- Ranga Location in Jharkhand, India Ranga Ranga (India)
- Coordinates: 24°51′22″N 87°41′17″E﻿ / ﻿24.856231°N 87.687972°E
- Country: India
- State: Jharkhand
- District: Sahibganj

Population (2011)
- • Total: 663

Languages (*For language details see Pathna#Language and religion)
- • Official: Hindi, Urdu
- Time zone: UTC+5:30 (IST)
- PIN: 816101
- Telephone/ STD code: 06426
- Lok Sabha constituency: Rajmahal
- Vidhan Sabha constituency: Rajmahal
- Website: sahibganj.nic.in

= Ranga, Sahibganj =

Ranga is a village in the Pathna CD block in the Rajmahal subdivision of the Sahibganj district in the Indian state of Jharkhand.

==Geography==

===Location===
Ranga is located at .

Ranga has an area of 104 ha.

===Overview===
The map shows a hilly area with the Rajmahal hills running from the bank of the Ganges in the extreme north to the south, beyond the area covered by the map into Dumka district. ‘Farakka’ is marked on the map and that is where Farakka Barrage is, just inside West Bengal.
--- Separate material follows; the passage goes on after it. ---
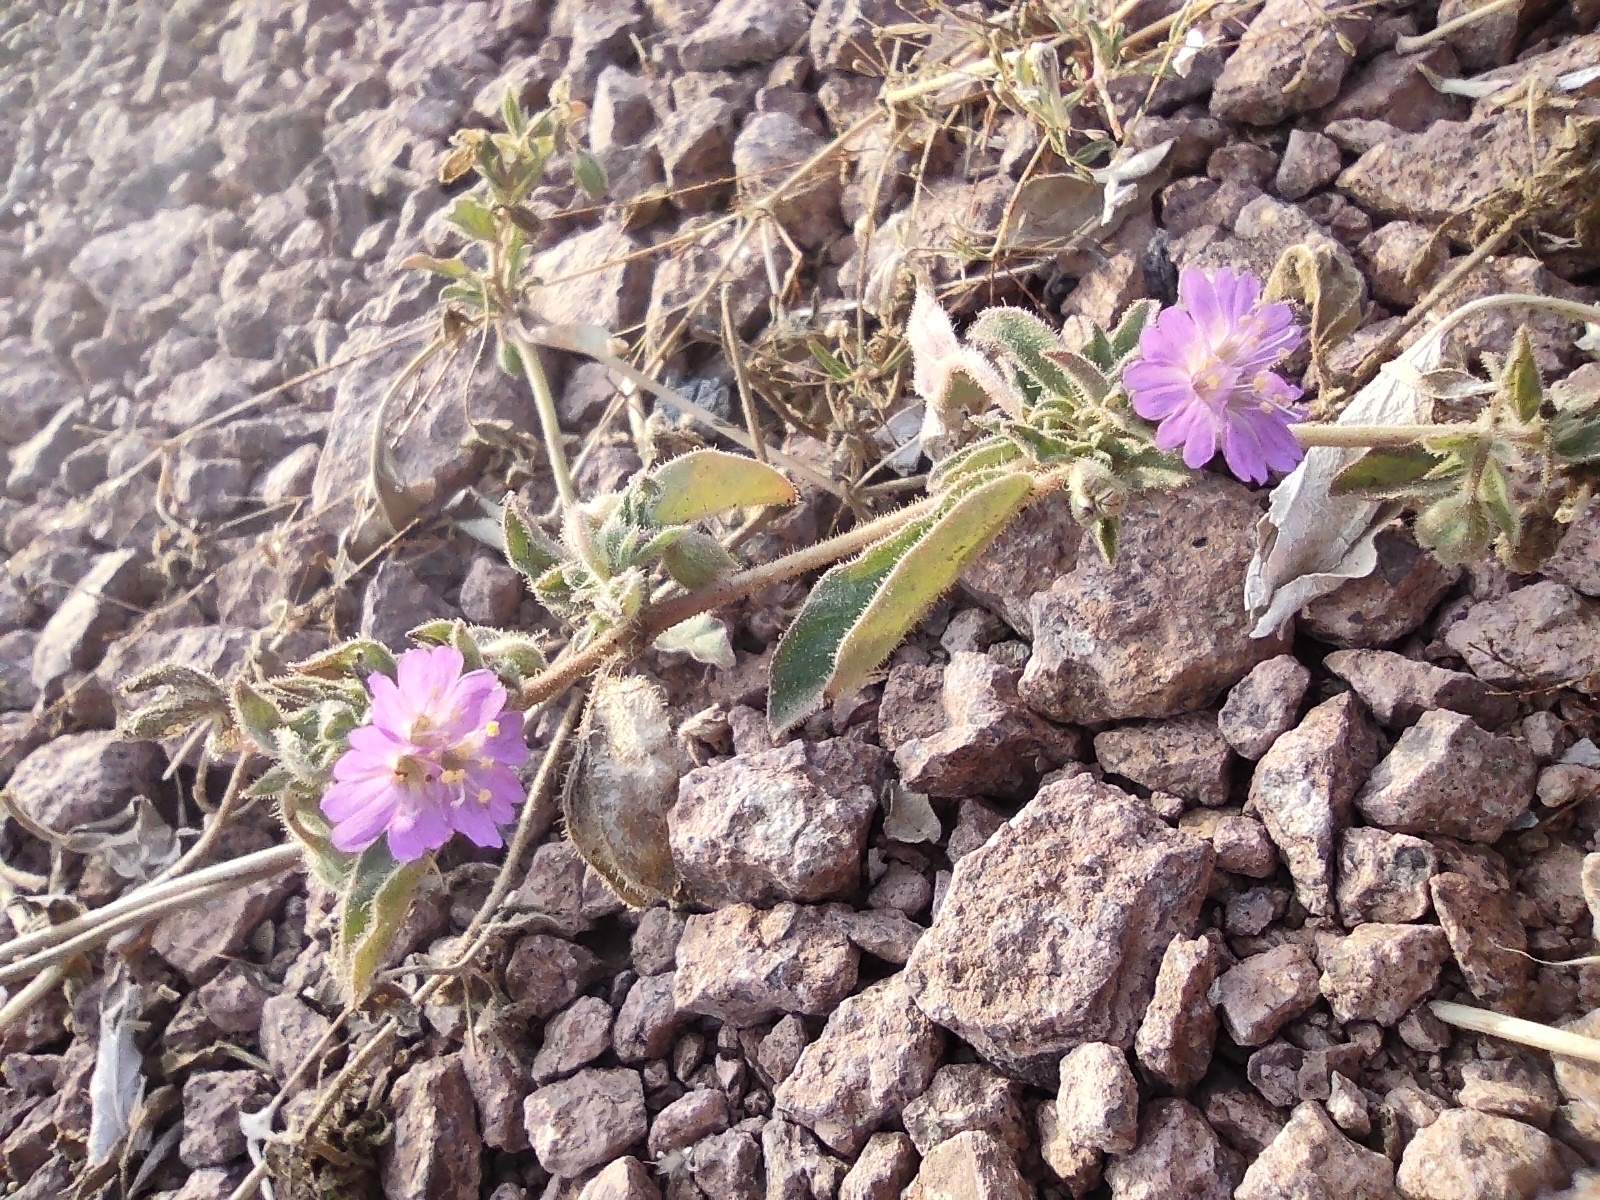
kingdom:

Rajmahal coalfield is shown in the map. The entire area is overwhelmingly rural with only small pockets of urbanisation.

==Demographics==
According to the 2011 Census of India, Ranga a total population of 663, of which 327 (49%) were males and 336 (51%) were females. Population in the age range 0–6 years was 144. The total number of literate persons in Ranga was 342 (65.90% of the population over 6 years).

==Civic administration==
===Police station===
Ranga police station serves the Pathna CD block.